■ EXERCISE OBJECTIVE ■
After finding the line containing "hfov_deg: 3.7" below, please output that line and each following one through the line containing "focal_mm: 210", exactly as written.

Recorded data

===============

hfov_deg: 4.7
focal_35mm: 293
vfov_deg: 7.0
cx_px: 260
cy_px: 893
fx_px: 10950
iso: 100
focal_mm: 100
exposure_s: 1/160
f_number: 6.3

===============

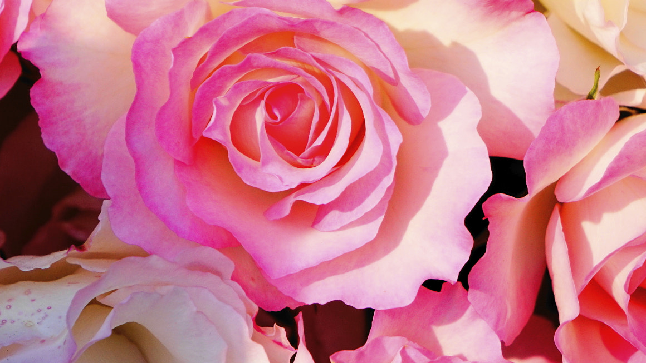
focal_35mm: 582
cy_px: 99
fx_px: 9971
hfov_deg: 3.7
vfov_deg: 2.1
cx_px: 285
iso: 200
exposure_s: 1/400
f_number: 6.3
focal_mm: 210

===============

■ ANSWER TO THE EXERCISE ■
hfov_deg: 3.7
vfov_deg: 2.1
cx_px: 285
iso: 200
exposure_s: 1/400
f_number: 6.3
focal_mm: 210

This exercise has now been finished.